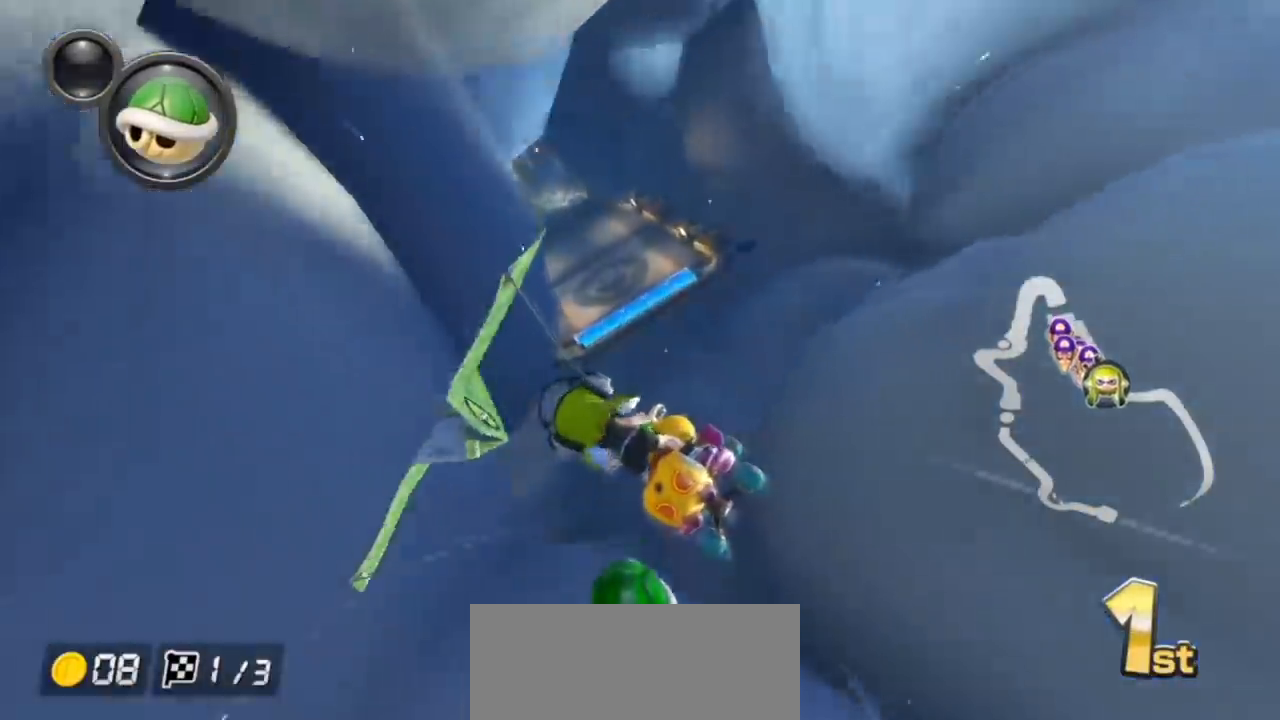
{"buttons": ["A", "L1"], "left_stick": "down", "events": [[50, "left_stick", "down"]]}
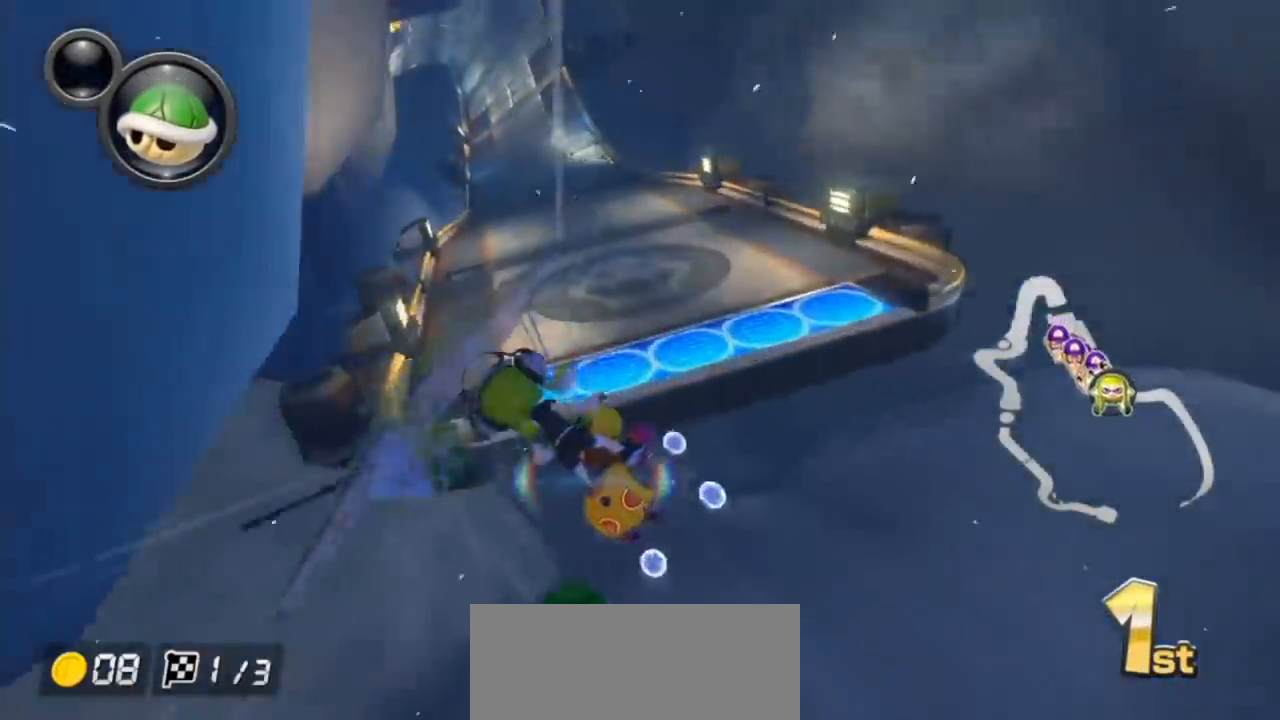
{"buttons": ["A", "L1"], "left_stick": "down", "events": [[250, "X", "down"], [500, "X", "up"]]}
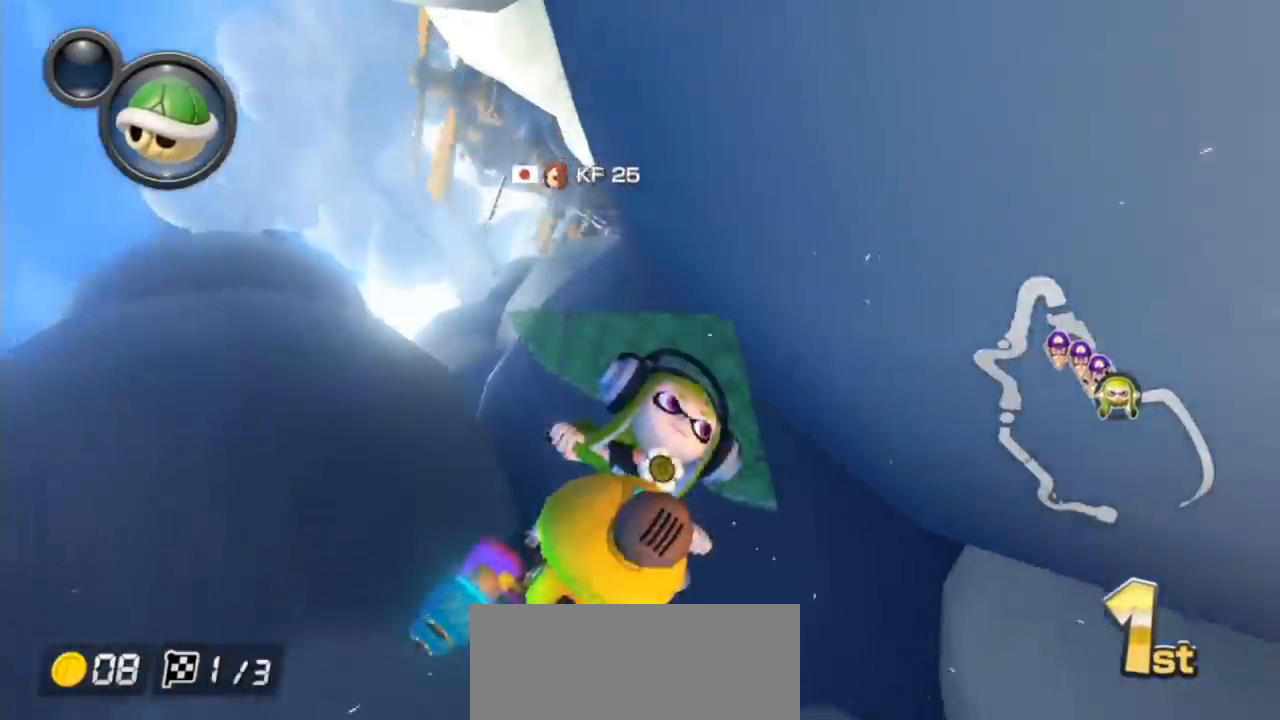
{"buttons": ["A", "L1", "R1"], "left_stick": "up-left", "events": [[67, "left_stick", "up-left"], [383, "R1", "down"]]}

REQUIREMENT:
Reproduce the listing exactly, minus its pictures.

OUTPUT FOR THIS EXERCISE:
{"buttons": ["A", "L1"], "left_stick": "down", "events": [[50, "left_stick", "down"]]}
{"buttons": ["A", "L1"], "left_stick": "down", "events": [[250, "X", "down"], [500, "X", "up"]]}
{"buttons": ["A", "L1", "R1"], "left_stick": "up-left", "events": [[67, "left_stick", "up-left"], [383, "R1", "down"]]}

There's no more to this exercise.